There was no report on the $70 million Limetree Bay committed to release to the V.I. government upon closing of all the necessary agreements to restart the refinery, but company officials are speaking of the restart as a done deal.
“The closing of the financing provides the resources necessary to complete the refinery restart,” said Brian Lever, president of Limetree Bay Refining, in a statement issued by the company. “We have 1,300 workers currently involved in the project and expect a significant ramp in activity over the coming months as we prepare for restart by the end of next year. We are very grateful to the broad team that has made this possible.”
According to the company, the financing includes $550 million of preferred equity and a $700 million term loan. The preferred equity reportedly was led by funds and accounts managed by EIG Global Energy Partners, which was joined by other investors including funds affiliated with BlackRock and Barclays, The term loan was led by Westbourne Capital. ArcLight reportedly also made a significant additional common equity commitment to Limetree Bay.
Barclays acted as lead placement agent and EIG Global Energy Partners Capital Markets, LLC served as co-placement agent on the preferred equity issuance by Limetree Bay. Goldman Sachs Bank USA and Barclays acted as joint lead arrangers and joint bookrunners on the term loan issuance by Limetree Bay Refining.
The government’s agreement with Limetree Bay calls for an immediate payment of $70 million; $40 million as a short-term loan and $30 million as payment for a land purchase.
“Upon the closing of the transaction, ArcLight Capital will make a $70 million closing payment to the Government of the Virgin Islands,” Government House announced in July, when unveiling a proposed new agreement with Limetree Bay and plans to potentially partially restart the refinery.
At a July 18 hearing on the deal, Finance Commissioner Valdamier Collens said the deal involved “an up front payment of $70 million.”
In August, Collens told the V.I. Legislature the “money was always contingent on ArcLight securing the deal with an operator which they have not done yet. When that happens then it will be immediate.”

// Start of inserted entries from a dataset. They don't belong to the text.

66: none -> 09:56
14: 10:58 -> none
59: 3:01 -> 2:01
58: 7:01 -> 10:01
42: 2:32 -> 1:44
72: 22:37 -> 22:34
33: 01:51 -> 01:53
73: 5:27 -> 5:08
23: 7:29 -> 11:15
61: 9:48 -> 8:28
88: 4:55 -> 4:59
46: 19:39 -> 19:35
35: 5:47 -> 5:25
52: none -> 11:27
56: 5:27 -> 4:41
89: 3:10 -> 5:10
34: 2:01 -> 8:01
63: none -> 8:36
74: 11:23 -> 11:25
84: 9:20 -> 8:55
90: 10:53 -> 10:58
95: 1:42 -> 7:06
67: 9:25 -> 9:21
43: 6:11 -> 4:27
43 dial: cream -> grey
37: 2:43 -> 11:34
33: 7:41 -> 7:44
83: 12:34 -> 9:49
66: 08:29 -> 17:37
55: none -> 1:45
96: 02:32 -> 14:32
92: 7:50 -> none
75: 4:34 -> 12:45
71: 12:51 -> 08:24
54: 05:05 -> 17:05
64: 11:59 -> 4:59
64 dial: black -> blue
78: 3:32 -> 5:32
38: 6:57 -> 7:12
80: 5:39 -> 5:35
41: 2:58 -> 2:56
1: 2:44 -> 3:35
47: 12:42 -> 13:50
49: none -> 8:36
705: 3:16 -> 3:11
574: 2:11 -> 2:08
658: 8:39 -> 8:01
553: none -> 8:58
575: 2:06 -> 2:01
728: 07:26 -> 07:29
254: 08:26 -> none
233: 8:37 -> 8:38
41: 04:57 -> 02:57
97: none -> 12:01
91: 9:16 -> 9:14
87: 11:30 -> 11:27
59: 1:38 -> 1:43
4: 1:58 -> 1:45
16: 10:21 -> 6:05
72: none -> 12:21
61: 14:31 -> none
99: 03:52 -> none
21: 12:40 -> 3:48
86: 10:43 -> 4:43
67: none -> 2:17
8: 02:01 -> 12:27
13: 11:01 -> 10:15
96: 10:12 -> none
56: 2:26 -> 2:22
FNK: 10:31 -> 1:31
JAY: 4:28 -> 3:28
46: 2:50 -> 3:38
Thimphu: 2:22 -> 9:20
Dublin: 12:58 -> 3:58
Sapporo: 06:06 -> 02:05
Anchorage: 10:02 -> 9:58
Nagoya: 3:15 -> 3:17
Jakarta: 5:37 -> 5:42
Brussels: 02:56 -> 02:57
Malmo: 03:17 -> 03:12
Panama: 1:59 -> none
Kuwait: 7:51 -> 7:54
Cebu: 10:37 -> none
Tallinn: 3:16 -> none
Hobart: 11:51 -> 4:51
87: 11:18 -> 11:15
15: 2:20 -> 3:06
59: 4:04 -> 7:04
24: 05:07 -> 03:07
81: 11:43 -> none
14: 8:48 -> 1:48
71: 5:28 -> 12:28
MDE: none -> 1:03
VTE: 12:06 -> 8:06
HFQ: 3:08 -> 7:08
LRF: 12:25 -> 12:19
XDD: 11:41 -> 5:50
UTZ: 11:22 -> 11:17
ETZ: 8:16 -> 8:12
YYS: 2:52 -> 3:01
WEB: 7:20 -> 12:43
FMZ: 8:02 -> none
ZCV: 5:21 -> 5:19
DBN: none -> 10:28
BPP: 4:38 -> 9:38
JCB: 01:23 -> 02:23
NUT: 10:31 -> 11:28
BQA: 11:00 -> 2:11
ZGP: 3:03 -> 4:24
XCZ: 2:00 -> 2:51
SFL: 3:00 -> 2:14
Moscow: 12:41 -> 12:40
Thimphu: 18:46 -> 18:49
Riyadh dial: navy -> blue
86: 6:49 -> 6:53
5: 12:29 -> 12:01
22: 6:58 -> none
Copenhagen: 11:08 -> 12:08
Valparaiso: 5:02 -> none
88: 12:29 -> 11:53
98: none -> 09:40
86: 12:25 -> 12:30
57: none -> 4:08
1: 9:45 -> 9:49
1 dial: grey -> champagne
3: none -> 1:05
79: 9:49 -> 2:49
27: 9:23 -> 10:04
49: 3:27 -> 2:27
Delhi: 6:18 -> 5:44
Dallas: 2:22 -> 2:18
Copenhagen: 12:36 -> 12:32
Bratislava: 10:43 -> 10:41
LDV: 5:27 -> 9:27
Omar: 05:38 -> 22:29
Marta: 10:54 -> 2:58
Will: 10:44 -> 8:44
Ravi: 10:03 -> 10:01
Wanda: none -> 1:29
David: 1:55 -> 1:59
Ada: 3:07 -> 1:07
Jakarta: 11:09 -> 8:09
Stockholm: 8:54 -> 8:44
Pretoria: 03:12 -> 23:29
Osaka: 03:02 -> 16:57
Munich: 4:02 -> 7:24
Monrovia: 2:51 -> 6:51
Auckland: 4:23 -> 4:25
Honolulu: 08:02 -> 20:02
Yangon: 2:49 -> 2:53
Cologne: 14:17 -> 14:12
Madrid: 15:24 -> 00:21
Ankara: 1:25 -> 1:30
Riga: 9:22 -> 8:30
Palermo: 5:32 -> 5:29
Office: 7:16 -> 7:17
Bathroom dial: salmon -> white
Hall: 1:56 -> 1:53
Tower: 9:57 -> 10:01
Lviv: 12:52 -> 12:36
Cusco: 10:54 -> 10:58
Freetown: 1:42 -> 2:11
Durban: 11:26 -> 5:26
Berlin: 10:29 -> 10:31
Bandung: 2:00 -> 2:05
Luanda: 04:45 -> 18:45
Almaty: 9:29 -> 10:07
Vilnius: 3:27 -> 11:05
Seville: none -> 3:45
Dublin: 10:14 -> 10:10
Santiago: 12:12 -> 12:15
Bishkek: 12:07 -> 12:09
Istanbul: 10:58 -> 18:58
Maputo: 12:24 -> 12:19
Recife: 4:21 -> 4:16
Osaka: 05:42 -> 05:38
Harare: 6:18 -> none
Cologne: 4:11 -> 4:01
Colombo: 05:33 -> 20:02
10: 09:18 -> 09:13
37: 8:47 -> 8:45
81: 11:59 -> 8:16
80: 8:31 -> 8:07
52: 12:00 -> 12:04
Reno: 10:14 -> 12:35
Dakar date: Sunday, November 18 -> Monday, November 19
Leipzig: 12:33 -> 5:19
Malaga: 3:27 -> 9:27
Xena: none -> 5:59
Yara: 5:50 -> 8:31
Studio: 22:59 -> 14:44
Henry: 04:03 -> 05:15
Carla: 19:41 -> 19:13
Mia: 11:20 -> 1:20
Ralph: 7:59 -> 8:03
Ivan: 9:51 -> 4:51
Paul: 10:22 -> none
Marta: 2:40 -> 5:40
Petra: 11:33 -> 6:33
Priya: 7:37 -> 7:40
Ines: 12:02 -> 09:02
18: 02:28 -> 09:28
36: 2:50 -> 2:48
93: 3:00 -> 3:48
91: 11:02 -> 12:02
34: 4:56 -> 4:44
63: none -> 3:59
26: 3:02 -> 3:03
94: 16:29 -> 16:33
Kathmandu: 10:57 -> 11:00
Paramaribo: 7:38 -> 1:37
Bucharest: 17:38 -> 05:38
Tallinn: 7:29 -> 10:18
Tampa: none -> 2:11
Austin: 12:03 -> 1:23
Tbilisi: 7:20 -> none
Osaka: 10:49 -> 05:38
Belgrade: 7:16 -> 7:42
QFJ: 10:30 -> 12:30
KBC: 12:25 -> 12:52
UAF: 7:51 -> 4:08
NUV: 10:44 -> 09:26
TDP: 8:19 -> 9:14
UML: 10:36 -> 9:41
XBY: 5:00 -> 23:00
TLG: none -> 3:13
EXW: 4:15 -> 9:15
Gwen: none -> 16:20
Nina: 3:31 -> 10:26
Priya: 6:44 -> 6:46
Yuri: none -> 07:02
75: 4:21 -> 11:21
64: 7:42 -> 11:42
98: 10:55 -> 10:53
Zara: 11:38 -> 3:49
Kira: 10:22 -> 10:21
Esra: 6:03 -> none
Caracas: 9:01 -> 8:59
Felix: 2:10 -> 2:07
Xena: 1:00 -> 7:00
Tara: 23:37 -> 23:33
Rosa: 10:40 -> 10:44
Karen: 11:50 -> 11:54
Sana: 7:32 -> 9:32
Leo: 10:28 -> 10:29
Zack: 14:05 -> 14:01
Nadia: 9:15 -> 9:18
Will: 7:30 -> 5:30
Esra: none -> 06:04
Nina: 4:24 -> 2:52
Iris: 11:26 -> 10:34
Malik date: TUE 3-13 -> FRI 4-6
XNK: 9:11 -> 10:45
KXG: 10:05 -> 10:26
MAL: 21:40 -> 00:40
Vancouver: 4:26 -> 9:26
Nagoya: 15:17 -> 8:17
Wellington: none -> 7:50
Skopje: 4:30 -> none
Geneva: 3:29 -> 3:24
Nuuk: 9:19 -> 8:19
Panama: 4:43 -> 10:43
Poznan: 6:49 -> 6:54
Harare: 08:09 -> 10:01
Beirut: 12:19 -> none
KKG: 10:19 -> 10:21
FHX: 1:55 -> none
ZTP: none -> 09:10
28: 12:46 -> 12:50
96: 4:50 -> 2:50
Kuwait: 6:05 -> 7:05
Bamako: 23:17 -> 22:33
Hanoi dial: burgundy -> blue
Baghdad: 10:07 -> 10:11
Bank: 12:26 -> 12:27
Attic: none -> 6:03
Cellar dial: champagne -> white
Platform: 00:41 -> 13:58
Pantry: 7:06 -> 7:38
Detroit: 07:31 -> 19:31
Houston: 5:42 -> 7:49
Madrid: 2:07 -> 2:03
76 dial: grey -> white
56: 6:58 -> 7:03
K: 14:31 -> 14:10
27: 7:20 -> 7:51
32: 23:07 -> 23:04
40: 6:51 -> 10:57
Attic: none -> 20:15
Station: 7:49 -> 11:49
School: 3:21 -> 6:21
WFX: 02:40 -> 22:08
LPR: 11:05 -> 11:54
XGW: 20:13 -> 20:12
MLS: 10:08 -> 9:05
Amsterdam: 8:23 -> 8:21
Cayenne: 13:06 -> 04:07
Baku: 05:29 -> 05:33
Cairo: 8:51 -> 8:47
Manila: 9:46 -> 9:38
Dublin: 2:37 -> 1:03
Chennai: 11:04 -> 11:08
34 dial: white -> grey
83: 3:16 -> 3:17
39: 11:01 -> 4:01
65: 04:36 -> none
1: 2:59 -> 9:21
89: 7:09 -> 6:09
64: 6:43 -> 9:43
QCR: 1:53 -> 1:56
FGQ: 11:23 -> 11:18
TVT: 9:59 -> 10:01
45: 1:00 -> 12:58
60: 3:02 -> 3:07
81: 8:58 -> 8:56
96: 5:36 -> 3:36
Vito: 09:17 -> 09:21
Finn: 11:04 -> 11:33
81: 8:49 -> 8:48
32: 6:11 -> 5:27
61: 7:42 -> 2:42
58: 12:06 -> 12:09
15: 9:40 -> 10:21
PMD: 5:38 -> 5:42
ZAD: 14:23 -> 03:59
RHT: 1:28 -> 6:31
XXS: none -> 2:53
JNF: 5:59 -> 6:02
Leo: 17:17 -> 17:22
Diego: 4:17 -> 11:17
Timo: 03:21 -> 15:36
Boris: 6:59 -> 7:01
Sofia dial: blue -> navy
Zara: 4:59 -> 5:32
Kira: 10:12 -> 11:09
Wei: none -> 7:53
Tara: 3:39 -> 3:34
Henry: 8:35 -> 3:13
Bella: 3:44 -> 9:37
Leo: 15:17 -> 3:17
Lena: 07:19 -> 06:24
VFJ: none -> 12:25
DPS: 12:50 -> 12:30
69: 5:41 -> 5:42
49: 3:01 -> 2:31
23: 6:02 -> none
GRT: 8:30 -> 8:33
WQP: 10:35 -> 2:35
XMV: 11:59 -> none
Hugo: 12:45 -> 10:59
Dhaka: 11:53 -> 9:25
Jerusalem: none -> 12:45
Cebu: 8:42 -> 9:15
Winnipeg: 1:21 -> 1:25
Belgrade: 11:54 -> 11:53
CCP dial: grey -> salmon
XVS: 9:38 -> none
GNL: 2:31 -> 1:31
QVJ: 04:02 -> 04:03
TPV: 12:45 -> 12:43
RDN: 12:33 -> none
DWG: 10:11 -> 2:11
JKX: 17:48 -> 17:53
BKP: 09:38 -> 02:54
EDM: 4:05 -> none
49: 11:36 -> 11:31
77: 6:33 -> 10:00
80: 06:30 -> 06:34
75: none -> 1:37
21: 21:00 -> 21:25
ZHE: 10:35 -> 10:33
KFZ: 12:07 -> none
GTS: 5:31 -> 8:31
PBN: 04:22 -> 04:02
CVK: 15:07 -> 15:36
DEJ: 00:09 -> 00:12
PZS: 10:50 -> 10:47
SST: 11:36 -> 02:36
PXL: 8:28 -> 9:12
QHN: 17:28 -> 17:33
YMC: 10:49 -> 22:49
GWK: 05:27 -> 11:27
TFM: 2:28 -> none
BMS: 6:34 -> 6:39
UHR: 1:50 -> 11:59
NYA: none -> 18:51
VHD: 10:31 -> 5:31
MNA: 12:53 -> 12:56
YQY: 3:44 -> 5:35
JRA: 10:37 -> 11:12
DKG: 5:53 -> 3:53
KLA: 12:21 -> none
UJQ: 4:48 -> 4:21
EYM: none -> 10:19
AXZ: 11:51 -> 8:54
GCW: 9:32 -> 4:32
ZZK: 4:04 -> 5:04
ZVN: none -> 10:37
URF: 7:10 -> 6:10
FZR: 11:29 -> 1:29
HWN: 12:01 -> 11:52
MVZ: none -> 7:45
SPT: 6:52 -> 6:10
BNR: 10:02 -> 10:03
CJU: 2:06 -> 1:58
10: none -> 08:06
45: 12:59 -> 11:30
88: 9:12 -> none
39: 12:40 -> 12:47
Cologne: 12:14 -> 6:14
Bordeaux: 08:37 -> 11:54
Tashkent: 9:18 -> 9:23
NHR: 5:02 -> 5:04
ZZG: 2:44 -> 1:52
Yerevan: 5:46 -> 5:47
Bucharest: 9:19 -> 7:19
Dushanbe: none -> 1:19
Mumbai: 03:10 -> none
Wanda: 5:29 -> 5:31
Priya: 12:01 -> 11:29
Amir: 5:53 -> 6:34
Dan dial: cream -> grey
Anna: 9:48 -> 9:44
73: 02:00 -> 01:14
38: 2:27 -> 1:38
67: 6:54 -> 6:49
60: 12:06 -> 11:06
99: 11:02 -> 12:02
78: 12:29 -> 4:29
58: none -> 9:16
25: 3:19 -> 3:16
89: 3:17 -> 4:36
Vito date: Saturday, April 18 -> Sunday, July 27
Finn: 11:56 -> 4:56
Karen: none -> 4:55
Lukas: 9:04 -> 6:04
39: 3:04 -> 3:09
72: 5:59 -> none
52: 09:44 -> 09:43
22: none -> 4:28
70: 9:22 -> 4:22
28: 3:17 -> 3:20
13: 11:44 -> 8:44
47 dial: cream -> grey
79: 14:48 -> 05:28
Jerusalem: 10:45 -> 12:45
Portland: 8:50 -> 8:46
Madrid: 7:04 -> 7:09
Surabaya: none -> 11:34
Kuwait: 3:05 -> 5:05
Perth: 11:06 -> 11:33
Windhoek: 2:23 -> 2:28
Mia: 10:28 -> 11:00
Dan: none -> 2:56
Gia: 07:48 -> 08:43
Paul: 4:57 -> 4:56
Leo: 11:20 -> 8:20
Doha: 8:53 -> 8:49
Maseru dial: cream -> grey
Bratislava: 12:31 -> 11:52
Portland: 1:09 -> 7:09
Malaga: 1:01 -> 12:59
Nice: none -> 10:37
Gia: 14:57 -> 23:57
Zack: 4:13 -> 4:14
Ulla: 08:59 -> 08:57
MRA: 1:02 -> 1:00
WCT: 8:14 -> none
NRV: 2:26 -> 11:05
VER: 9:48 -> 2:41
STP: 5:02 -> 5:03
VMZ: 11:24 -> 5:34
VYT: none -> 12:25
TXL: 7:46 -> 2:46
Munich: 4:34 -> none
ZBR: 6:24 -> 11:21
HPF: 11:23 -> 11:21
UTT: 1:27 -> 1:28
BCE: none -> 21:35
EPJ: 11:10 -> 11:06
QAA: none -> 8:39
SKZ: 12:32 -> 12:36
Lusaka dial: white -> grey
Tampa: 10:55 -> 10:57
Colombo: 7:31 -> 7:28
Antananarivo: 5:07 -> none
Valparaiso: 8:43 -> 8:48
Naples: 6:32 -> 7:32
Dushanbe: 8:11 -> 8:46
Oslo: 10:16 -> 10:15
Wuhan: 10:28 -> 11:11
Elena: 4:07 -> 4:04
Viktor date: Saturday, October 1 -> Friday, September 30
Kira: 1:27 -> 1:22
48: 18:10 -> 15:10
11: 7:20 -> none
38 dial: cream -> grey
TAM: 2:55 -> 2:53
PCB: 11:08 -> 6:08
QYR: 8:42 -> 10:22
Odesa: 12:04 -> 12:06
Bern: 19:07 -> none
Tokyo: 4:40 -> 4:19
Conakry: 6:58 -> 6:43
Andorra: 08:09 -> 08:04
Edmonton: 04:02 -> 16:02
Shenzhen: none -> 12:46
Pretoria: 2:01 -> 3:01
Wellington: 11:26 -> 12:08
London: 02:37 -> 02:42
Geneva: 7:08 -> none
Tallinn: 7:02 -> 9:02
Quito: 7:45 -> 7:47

Although it was not discussed at the July hearing before the Legislature approved the agreement, a close reading finds two brief mentions of a “refinery transfer agreement” which has to be signed before the deal is considered “closed.”
In the agreement’s introduction, there is a clause saying “… in order to facilitate a Refinery Restart, Terminal Operator will enter into on or around the date hereof a transfer and assignment agreement (the “Refinery Transfer Agreement”) with Refinery Operator, which is an indirect subsidiary of Limetree Bay Ventures … .” And buried in the terms for when the deal “closes” it says “the transactions contemplated by the Refinery Transfer Agreement shall have been consummated.”
“They are waiting to finish up the negotiations with the actual franchisee that is going to be running the operations,” Budget Director Julio Rhymer said at the same hearing.
Limetree Bay issued a release on business press release website PRNewsire but, in a change from past practice, did not send the Source a press release. Its past releases tell recipients to contact Limetree Bay at [email protected] for more information. In November and again on Monday, the Source sent the following questions to that email address:
– Has Limetree Bay released the $70 million, reflecting that a contract is in place to restart and run the refinery?
– If not, why not?
– If so, why has this not been publicized?
– Will anyone representing Limetree Bay go on record by name saying there is a 100 percent certainty you will restart the refinery?
Limetree Bay had not responded to the Source’s requests for information.